Musical pairing – Recipe for Love by Harry Connick, Jr.
Is it a muffin or is it a cupcake? I don’t really know the answer other than to say that I’ve heard, ‘if the batter is baked in a liner, it’s a cupcake, if it’s baked directly in the tin without a liner, call it a muffin’ . . . I have no idea if it’s true and not that it really matters because as The Professor says, ‘I never met a sweet I didn’t like!’ . . . which explains the missing extra muffin from the tin . . .
Much to The Professor’s chagrin, we don’t bake every day here at Smith Bites . . . there are no kidlets running around to justify making an after school snack and honestly, my hips simply don’t want to think about anymore treadmill time . . . yes, I am lazy when it comes to exercise but that is a whole ‘nother post I’m saving for a whole ‘nother day . . .
Be that as it may, when Taste of Home contacted me about receiving a copy of their new Baking Cookbook, I couldn’t resist . . . I have a ‘thing’ for cookbooks and food magazines; in fact, during a recent impromptu dinner party, one guest looked around our kitchen and said, ‘Wow, you have A LOT of cookbooks!’ The Professor snorted . . . I took another sip of wine and kept stirring the gravy . . .
The Taste of Home Baking Cookbook is a beautiful volume of more than 700 recipes collected from home bakers all over North America – and all recipes have been tested in the Taste of Home Test Kitchen so you can be assured these recipes really work.
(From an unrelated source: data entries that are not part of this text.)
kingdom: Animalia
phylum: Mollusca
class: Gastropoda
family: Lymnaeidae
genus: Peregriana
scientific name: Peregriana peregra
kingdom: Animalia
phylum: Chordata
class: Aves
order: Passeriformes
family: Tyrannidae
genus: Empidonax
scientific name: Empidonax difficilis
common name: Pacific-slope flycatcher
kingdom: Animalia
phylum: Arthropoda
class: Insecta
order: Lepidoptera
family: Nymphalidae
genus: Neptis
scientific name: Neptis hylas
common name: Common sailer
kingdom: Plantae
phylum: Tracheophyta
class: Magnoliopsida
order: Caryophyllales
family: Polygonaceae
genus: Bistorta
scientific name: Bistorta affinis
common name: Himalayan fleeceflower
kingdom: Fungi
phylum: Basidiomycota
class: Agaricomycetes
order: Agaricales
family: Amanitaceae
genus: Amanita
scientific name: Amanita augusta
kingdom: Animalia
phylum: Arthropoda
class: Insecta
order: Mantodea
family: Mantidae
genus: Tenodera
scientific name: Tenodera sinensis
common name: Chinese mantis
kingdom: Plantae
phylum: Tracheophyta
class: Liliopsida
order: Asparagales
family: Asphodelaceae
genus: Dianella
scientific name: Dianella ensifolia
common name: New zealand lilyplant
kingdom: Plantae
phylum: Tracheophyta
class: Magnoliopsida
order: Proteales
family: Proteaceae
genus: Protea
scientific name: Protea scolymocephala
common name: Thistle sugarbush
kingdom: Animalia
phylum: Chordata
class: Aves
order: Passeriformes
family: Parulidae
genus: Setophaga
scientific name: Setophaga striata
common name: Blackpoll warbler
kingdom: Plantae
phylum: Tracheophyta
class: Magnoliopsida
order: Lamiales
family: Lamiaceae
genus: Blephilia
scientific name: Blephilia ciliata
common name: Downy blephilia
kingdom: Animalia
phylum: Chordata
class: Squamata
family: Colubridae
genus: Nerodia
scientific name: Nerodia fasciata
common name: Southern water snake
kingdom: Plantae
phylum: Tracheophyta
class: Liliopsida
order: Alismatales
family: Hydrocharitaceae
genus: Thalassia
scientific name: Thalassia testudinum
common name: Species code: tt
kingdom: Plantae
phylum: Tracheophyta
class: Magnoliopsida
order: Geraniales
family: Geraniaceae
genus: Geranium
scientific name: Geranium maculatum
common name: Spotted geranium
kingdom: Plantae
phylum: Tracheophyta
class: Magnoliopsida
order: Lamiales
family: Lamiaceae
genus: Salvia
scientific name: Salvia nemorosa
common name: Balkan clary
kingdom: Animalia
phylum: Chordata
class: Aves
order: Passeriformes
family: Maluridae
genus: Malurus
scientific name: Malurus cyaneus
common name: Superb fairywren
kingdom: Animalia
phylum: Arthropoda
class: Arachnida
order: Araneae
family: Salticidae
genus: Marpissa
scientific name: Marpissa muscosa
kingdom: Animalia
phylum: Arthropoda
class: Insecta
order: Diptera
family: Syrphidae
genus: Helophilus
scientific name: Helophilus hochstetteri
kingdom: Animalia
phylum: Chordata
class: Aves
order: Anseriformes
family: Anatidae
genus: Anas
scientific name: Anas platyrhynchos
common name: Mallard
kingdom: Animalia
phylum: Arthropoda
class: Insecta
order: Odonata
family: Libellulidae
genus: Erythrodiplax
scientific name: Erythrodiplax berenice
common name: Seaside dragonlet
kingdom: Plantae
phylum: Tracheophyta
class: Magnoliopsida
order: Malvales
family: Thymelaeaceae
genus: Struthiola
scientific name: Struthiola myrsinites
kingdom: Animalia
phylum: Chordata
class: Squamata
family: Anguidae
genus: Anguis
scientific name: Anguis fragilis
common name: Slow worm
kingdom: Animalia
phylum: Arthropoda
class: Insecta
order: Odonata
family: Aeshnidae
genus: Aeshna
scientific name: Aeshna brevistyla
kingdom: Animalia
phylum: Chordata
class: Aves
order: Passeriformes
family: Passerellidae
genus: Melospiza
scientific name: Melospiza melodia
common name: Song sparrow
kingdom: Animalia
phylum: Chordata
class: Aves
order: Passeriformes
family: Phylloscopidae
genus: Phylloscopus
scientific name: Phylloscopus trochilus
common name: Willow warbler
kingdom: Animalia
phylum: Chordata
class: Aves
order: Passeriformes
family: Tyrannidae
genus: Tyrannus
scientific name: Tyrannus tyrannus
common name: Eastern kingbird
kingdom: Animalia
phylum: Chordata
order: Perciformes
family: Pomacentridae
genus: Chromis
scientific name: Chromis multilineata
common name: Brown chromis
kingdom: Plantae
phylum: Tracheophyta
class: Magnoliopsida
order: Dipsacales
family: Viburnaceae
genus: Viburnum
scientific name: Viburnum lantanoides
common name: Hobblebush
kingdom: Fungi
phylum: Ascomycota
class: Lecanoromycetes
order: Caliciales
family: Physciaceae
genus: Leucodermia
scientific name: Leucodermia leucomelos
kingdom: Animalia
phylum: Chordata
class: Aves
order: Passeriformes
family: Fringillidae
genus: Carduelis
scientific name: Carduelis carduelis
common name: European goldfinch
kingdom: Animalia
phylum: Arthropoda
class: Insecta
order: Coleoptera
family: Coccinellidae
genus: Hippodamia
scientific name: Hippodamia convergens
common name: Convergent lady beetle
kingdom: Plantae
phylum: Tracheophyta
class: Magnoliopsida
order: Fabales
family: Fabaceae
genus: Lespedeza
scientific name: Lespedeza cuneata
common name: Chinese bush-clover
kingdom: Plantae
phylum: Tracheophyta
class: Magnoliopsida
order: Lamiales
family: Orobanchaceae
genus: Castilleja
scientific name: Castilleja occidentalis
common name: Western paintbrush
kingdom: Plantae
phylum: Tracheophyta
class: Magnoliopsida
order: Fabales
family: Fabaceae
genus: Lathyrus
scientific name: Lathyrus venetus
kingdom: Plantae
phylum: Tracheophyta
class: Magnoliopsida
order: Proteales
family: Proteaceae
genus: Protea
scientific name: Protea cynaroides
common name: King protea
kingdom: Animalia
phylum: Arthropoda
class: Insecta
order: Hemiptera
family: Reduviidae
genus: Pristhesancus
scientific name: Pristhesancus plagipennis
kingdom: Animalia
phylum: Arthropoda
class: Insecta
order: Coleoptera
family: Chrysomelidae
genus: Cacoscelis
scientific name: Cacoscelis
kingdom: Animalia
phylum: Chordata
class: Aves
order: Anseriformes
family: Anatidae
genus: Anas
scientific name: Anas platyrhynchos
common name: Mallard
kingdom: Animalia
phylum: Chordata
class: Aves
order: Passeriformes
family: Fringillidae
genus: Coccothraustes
And as I flipped through page after page of colorful photos, I also noticed that most of the ingredients listed in the recipes are items usually stocked in home pantries: flour, sugar, butter, lemons, chocolate, nuts, brown sugar, etc., so you can literally open the cookbook and choose from at least 10 different recipes to make at any given time.
Taste of Home also sent along an extra copy for me to pass along to one of you . . . and before you say, ‘I already have enough cookbooks!’ may I remind you that today is November 1st . . . and you know what comes next, right? Veteran’s Day!! (OK, I just put that in there to see if you were paying attention . . . ) Thanksgiving!! (I’m such a jokster!) Christmas!!! Ding, ding, ding!! This would make a terrific gift for anyone who loves to bake, a new bride – even someone just learning to bake or for someone like moi who is a collector of cookbooks; and there’s a bonus – it comes with a year’s subscription to Taste of Home Magazine – double score!
I chose to make these Lemon Yogurt Muffins because I know lemon is one of my mother-in-law’s favorite flavors and I’m planning to eat one . . . ok, two . . . and then pass the rest along to her . . . that is my plan and I’m stickin’ to it . . . I think . . .
Here’s how to enter – leave a comment for each if you’d like extra entries:
1. What dessert you’re planning to make for Thanksgiving
2. Like Taste of Home on Facebook
3. Follow @TasteofHome on Twitter
4. Subscribe to the RSS feed for Smith Bites
5. Like Smith Bites on Facebook
6. Follow me on Twitter
One winner will be chosen via random.org this coming Friday, November 5 at noon; winner will be contacted via email so please make sure you leave your email addy in your contact info – DO NOT put your email in the actual comment. Winner will have 48 hours to respond or we choose another; giveaway is open to anyone who has a US mailing address. Good Luck!
LEMON YOGURT MUFFINS
Taste of Home Baking, 2011
- 1-3/4 cups all-purpose flour
- ¾ cups sugar
- 1 Tablespoon lemon zest
- 1 teaspoon baking powder
- ¾ teaspoon baking soda
- 1/4 teaspoon salt
- 1 egg
- 1 cup (8 ounces) lemon or plain yogurt
- 6 Tablespoons butter, melted
- 1 Tablespoon lemon juice
FOR THE GLAZE:
- 1/3 cup lemon juice
- ¼ cup sugar
- 1 teaspoon lemon zest
- In a large bowl, combine the flour, sugar, lemon zest, baking powder, baking soda and salt; whisk to combine and set aside.
- In another bowl, whisk the egg, yogurt, melted butter and lemon juice. Stir into flour mixture just until moistened.**
- Fill greased muffin cups two-thirds full and bake at 400 degrees for 20-24 minutes or until a toothpick inserted near the center comes out clean.
- Cool 5 minutes and leave in pan
WHILE MUFFINS ARE COOLING MAKE GLAZE:
- In a saucepan, combine the glaze ingredients
- Stir over low heat until sugar is dissolved
- Using a toothpick, poke 6-8 holes in each muffin and spoon glaze over warm muffins
**SMITH BITES NOTE: This is a very thick batter like that of cookie dough but these muffins bake up beautifully and have a wonderful tangy lemon flavor!